Work instructions. Collect all lines containing the word "Device" from the data.

*** Opening of Extracted records ***

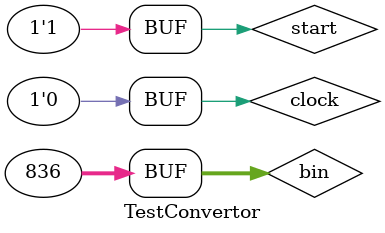
<source format=v>
`timescale 1ns / 1ps


module TestConvertor;

	// Inputs
	reg [31:0] bin;
	reg start;
	reg clock;

	// Outputs
	wire [31:0] bcd;
	wire End;

	// Instantiate the Unit Under Test (UUT)
	TwoToTenConvertor uut (
		.bin(bin), 
		.start(start), 
		.clock(clock), 
		.bcd(bcd), 
		.End(End)
	);

	initial begin
		// Initialize Inputs
		bin = 32'b1101000100;
		start = 1;
		clock = 0;

		// Wait 100 ns for global reset to finish
		#100;
        
		// Add stimulus here
		repeat(100)
		#10 clock = ~clock;
		
	end
      
endmodule


</source>
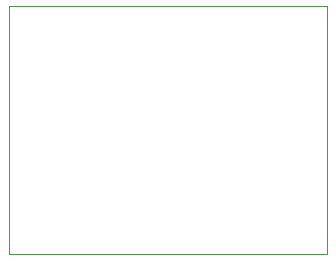
<source format=gbr>
G04 #@! TF.GenerationSoftware,KiCad,Pcbnew,(5.1.5)-3*
G04 #@! TF.CreationDate,2020-11-28T16:28:13+00:00*
G04 #@! TF.ProjectId,Retrospector_Power_Test_TPS561201,52657472-6f73-4706-9563-746f725f506f,rev?*
G04 #@! TF.SameCoordinates,Original*
G04 #@! TF.FileFunction,Profile,NP*
%FSLAX46Y46*%
G04 Gerber Fmt 4.6, Leading zero omitted, Abs format (unit mm)*
G04 Created by KiCad (PCBNEW (5.1.5)-3) date 2020-11-28 16:28:13*
%MOMM*%
%LPD*%
G04 APERTURE LIST*
%ADD10C,0.100000*%
G04 APERTURE END LIST*
D10*
X112000000Y-70000000D02*
X112000000Y-49000000D01*
X112000000Y-70000000D02*
X85000000Y-70000000D01*
X85000000Y-49000000D02*
X85000000Y-70000000D01*
X85000000Y-49000000D02*
X112000000Y-49000000D01*
M02*

</source>
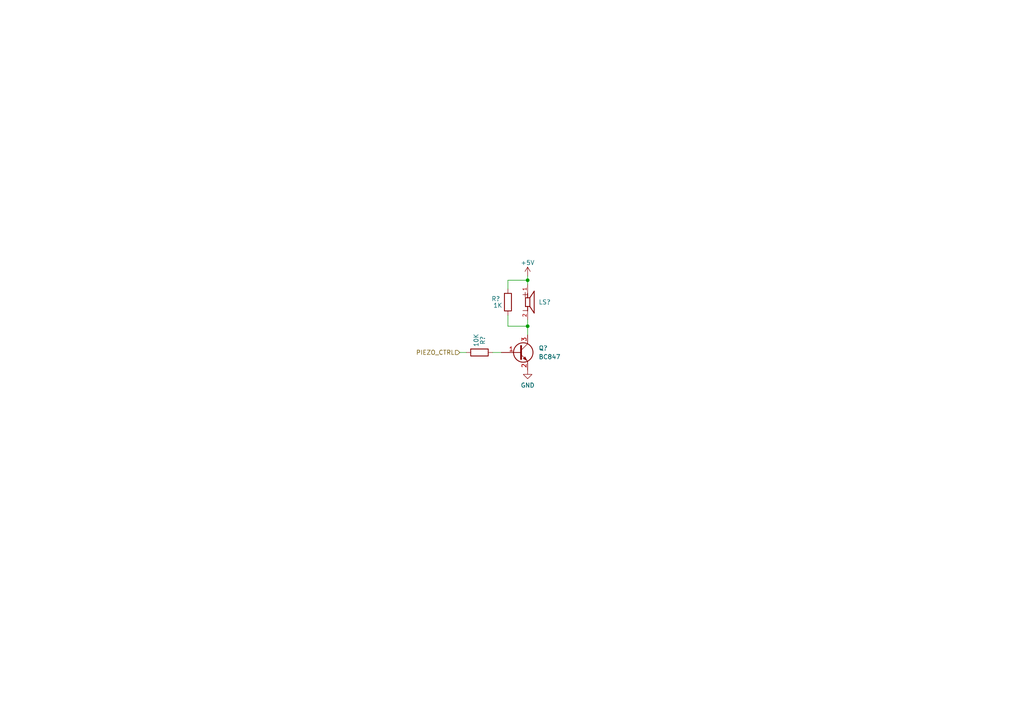
<source format=kicad_sch>
(kicad_sch (version 20230121) (generator eeschema)

  (uuid 41691a4b-9ad9-4906-a060-82c8b92a3e35)

  (paper "A4")

  

  (junction (at 153.035 94.615) (diameter 0) (color 0 0 0 0)
    (uuid 8c37f6d5-f0ac-431c-a6c4-43c4a515ec1d)
  )
  (junction (at 153.035 81.28) (diameter 0) (color 0 0 0 0)
    (uuid b15e5443-81ec-4f75-8642-07b63100ce9f)
  )

  (wire (pts (xy 153.035 92.71) (xy 153.035 94.615))
    (stroke (width 0) (type default))
    (uuid 04216092-463e-462a-8803-608b0f1a77e8)
  )
  (wire (pts (xy 142.875 102.235) (xy 145.415 102.235))
    (stroke (width 0) (type default))
    (uuid 07fe175f-dd36-44e9-aa52-72b64804504b)
  )
  (wire (pts (xy 133.35 102.235) (xy 135.255 102.235))
    (stroke (width 0) (type default))
    (uuid 197b2107-d9a4-4328-8667-5b6bcadf075f)
  )
  (wire (pts (xy 153.035 80.01) (xy 153.035 81.28))
    (stroke (width 0) (type default))
    (uuid 4007bad2-12e5-4559-a2a2-fed504942ead)
  )
  (wire (pts (xy 147.32 91.44) (xy 147.32 94.615))
    (stroke (width 0) (type default))
    (uuid 48de2cb0-f709-4222-ab6c-86847b835900)
  )
  (wire (pts (xy 147.32 81.28) (xy 153.035 81.28))
    (stroke (width 0) (type default))
    (uuid 63f118d1-9a91-4fc0-905a-f6dea73cd5da)
  )
  (wire (pts (xy 147.32 83.82) (xy 147.32 81.28))
    (stroke (width 0) (type default))
    (uuid 75ccbee6-cb5e-4d0f-a6ec-3e687879125d)
  )
  (wire (pts (xy 153.035 81.28) (xy 153.035 82.55))
    (stroke (width 0) (type default))
    (uuid 80adec51-cba1-4a4b-8f20-c119da7944f7)
  )
  (wire (pts (xy 147.32 94.615) (xy 153.035 94.615))
    (stroke (width 0) (type default))
    (uuid 8666f34d-0cd3-4928-9a56-bfeeb13b8119)
  )
  (wire (pts (xy 153.035 94.615) (xy 153.035 97.155))
    (stroke (width 0) (type default))
    (uuid ed847be4-4e24-468c-8bd4-a42e79de054e)
  )

  (hierarchical_label "PIEZO_CTRL" (shape input) (at 133.35 102.235 180) (fields_autoplaced)
    (effects (font (size 1.27 1.27)) (justify right))
    (uuid 009fd142-83e1-49bf-b576-3fff7d4fa6fd)
  )

  (symbol (lib_id "power:+5V") (at 153.035 80.01 0) (unit 1)
    (in_bom yes) (on_board yes) (dnp no)
    (uuid 35824989-ab8c-49d2-883d-5c4e6fd75e37)
    (property "Reference" "#PWR?" (at 153.035 83.82 0)
      (effects (font (size 1.27 1.27)) hide)
    )
    (property "Value" "+5V" (at 153.035 76.2 0)
      (effects (font (size 1.27 1.27)))
    )
    (property "Footprint" "" (at 153.035 80.01 0)
      (effects (font (size 1.27 1.27)) hide)
    )
    (property "Datasheet" "" (at 153.035 80.01 0)
      (effects (font (size 1.27 1.27)) hide)
    )
    (pin "1" (uuid 2c64544d-0f4c-427b-a98b-d63ed2f4f65f))
    (instances
      (project "phenobottle"
        (path "/0eb34695-c26e-4865-81c1-0250678dd92b"
          (reference "#PWR?") (unit 1)
        )
        (path "/0eb34695-c26e-4865-81c1-0250678dd92b/29272b86-fe84-4567-a085-1f20d63e4b07"
          (reference "#PWR029") (unit 1)
        )
      )
      (project "u-nit"
        (path "/8d060638-7a5c-434a-85b2-3c8238399290"
          (reference "#PWR052") (unit 1)
        )
      )
    )
  )

  (symbol (lib_id "Transistor_BJT:BC847") (at 150.495 102.235 0) (unit 1)
    (in_bom yes) (on_board yes) (dnp no) (fields_autoplaced)
    (uuid 4b2e602b-bd7e-4fd2-9294-226d6453a3de)
    (property "Reference" "Q?" (at 156.21 100.965 0)
      (effects (font (size 1.27 1.27)) (justify left))
    )
    (property "Value" "BC847" (at 156.21 103.505 0)
      (effects (font (size 1.27 1.27)) (justify left))
    )
    (property "Footprint" "Package_TO_SOT_SMD:SOT-23" (at 155.575 104.14 0)
      (effects (font (size 1.27 1.27) italic) (justify left) hide)
    )
    (property "Datasheet" "http://www.infineon.com/dgdl/Infineon-BC847SERIES_BC848SERIES_BC849SERIES_BC850SERIES-DS-v01_01-en.pdf?fileId=db3a304314dca389011541d4630a1657" (at 150.495 102.235 0)
      (effects (font (size 1.27 1.27)) (justify left) hide)
    )
    (pin "1" (uuid cdb37f8f-6e8e-4e7c-8853-8e62160dbabf))
    (pin "2" (uuid 5bc59d66-4820-4b53-984d-fb042c373074))
    (pin "3" (uuid d8dcab9d-860b-4002-bdeb-eaad5f147e81))
    (instances
      (project "phenobottle"
        (path "/0eb34695-c26e-4865-81c1-0250678dd92b"
          (reference "Q?") (unit 1)
        )
        (path "/0eb34695-c26e-4865-81c1-0250678dd92b/29272b86-fe84-4567-a085-1f20d63e4b07"
          (reference "Q?") (unit 1)
        )
      )
      (project "u-nit"
        (path "/8d060638-7a5c-434a-85b2-3c8238399290"
          (reference "Q2") (unit 1)
        )
      )
    )
  )

  (symbol (lib_id "Device:R") (at 139.065 102.235 90) (unit 1)
    (in_bom yes) (on_board yes) (dnp no)
    (uuid 4df8c8cf-6ae2-435e-bcfb-e08f262498b7)
    (property "Reference" "R?" (at 140.0175 100.0125 0)
      (effects (font (size 1.27 1.27)) (justify left))
    )
    (property "Value" "10K" (at 138.1125 100.6475 0)
      (effects (font (size 1.27 1.27)) (justify left))
    )
    (property "Footprint" "Resistor_SMD:R_0805_2012Metric" (at 139.065 104.013 90)
      (effects (font (size 1.27 1.27)) hide)
    )
    (property "Datasheet" "~" (at 139.065 102.235 0)
      (effects (font (size 1.27 1.27)) hide)
    )
    (pin "1" (uuid 5d5289e5-e74f-4e07-b6d3-be35e7d4891f))
    (pin "2" (uuid 96c076a2-2772-48f0-93fc-b3dbd961ec18))
    (instances
      (project "phenobottle"
        (path "/0eb34695-c26e-4865-81c1-0250678dd92b"
          (reference "R?") (unit 1)
        )
        (path "/0eb34695-c26e-4865-81c1-0250678dd92b/29272b86-fe84-4567-a085-1f20d63e4b07"
          (reference "R?") (unit 1)
        )
      )
      (project "u-nit"
        (path "/8d060638-7a5c-434a-85b2-3c8238399290"
          (reference "R5") (unit 1)
        )
      )
      (project "blackbox"
        (path "/be745f68-ba35-4f9f-8433-b8c58c7b5f23"
          (reference "R1") (unit 1)
        )
      )
    )
  )

  (symbol (lib_id "power:GND") (at 153.035 107.315 0) (unit 1)
    (in_bom yes) (on_board yes) (dnp no) (fields_autoplaced)
    (uuid b45b0492-833f-43a7-883c-a8b6bb2f5dc0)
    (property "Reference" "#PWR?" (at 153.035 113.665 0)
      (effects (font (size 1.27 1.27)) hide)
    )
    (property "Value" "GND" (at 153.035 111.76 0)
      (effects (font (size 1.27 1.27)))
    )
    (property "Footprint" "" (at 153.035 107.315 0)
      (effects (font (size 1.27 1.27)) hide)
    )
    (property "Datasheet" "" (at 153.035 107.315 0)
      (effects (font (size 1.27 1.27)) hide)
    )
    (pin "1" (uuid 96c9c7d4-0fa5-4a44-99a6-a7fe1c73cc92))
    (instances
      (project "phenobottle"
        (path "/0eb34695-c26e-4865-81c1-0250678dd92b"
          (reference "#PWR?") (unit 1)
        )
        (path "/0eb34695-c26e-4865-81c1-0250678dd92b/29272b86-fe84-4567-a085-1f20d63e4b07"
          (reference "#PWR031") (unit 1)
        )
      )
      (project "u-nit"
        (path "/8d060638-7a5c-434a-85b2-3c8238399290"
          (reference "#PWR053") (unit 1)
        )
      )
    )
  )

  (symbol (lib_id "Device:R") (at 147.32 87.63 180) (unit 1)
    (in_bom yes) (on_board yes) (dnp no)
    (uuid e846178c-2937-4f64-a60d-41efe2b24597)
    (property "Reference" "R?" (at 145.0975 86.6775 0)
      (effects (font (size 1.27 1.27)) (justify left))
    )
    (property "Value" "1K" (at 145.7325 88.5825 0)
      (effects (font (size 1.27 1.27)) (justify left))
    )
    (property "Footprint" "Resistor_SMD:R_0805_2012Metric" (at 149.098 87.63 90)
      (effects (font (size 1.27 1.27)) hide)
    )
    (property "Datasheet" "~" (at 147.32 87.63 0)
      (effects (font (size 1.27 1.27)) hide)
    )
    (pin "1" (uuid 4011143a-0c09-4692-be22-153fe8b2d5e7))
    (pin "2" (uuid 8196789e-6776-49a3-a708-93c8a708dcd7))
    (instances
      (project "phenobottle"
        (path "/0eb34695-c26e-4865-81c1-0250678dd92b"
          (reference "R?") (unit 1)
        )
        (path "/0eb34695-c26e-4865-81c1-0250678dd92b/29272b86-fe84-4567-a085-1f20d63e4b07"
          (reference "R?") (unit 1)
        )
      )
      (project "u-nit"
        (path "/8d060638-7a5c-434a-85b2-3c8238399290"
          (reference "R6") (unit 1)
        )
      )
      (project "blackbox"
        (path "/be745f68-ba35-4f9f-8433-b8c58c7b5f23"
          (reference "R1") (unit 1)
        )
      )
    )
  )

  (symbol (lib_id "piezo:PKMCS0909E4000-R1") (at 153.035 87.63 0) (unit 1)
    (in_bom yes) (on_board yes) (dnp no) (fields_autoplaced)
    (uuid eae10afa-1214-4e73-b590-01c924753e24)
    (property "Reference" "LS?" (at 156.21 87.63 0)
      (effects (font (size 1.27 1.27)) (justify left))
    )
    (property "Value" "PKMCS0909E4000-R1" (at 156.21 88.9 0)
      (effects (font (size 1.27 1.27)) (justify left) hide)
    )
    (property "Footprint" "piezo:PKMCS0909E4000-R1" (at 153.035 87.63 0)
      (effects (font (size 1.27 1.27)) (justify bottom) hide)
    )
    (property "Datasheet" "" (at 153.035 87.63 0)
      (effects (font (size 1.27 1.27)) hide)
    )
    (property "PARTREV" "May 22, 2020" (at 153.035 87.63 0)
      (effects (font (size 1.27 1.27)) (justify bottom) hide)
    )
    (property "MANUFACTURER" "Murata Electronics" (at 153.035 87.63 0)
      (effects (font (size 1.27 1.27)) (justify bottom) hide)
    )
    (property "MAXIMUM_PACKAGE_HEIGHT" "1.9 mm" (at 153.035 87.63 0)
      (effects (font (size 1.27 1.27)) (justify bottom) hide)
    )
    (property "STANDARD" "Manufacturer Recommendations" (at 153.035 87.63 0)
      (effects (font (size 1.27 1.27)) (justify bottom) hide)
    )
    (pin "1" (uuid c0eaf508-1736-418f-abfa-c23b1be6f254))
    (pin "2" (uuid f35b206b-b4ac-42a1-8d8b-0240906722ba))
    (instances
      (project "phenobottle"
        (path "/0eb34695-c26e-4865-81c1-0250678dd92b"
          (reference "LS?") (unit 1)
        )
        (path "/0eb34695-c26e-4865-81c1-0250678dd92b/29272b86-fe84-4567-a085-1f20d63e4b07"
          (reference "LS?") (unit 1)
        )
      )
      (project "u-nit"
        (path "/8d060638-7a5c-434a-85b2-3c8238399290"
          (reference "LS1") (unit 1)
        )
      )
    )
  )
)

</source>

*** Close of Extracted records ***

Solution.
  (symbol (lib_id "Device:R") (at 139.065 102.235 90) (unit 1)
  (symbol (lib_id "Device:R") (at 147.32 87.63 180) (unit 1)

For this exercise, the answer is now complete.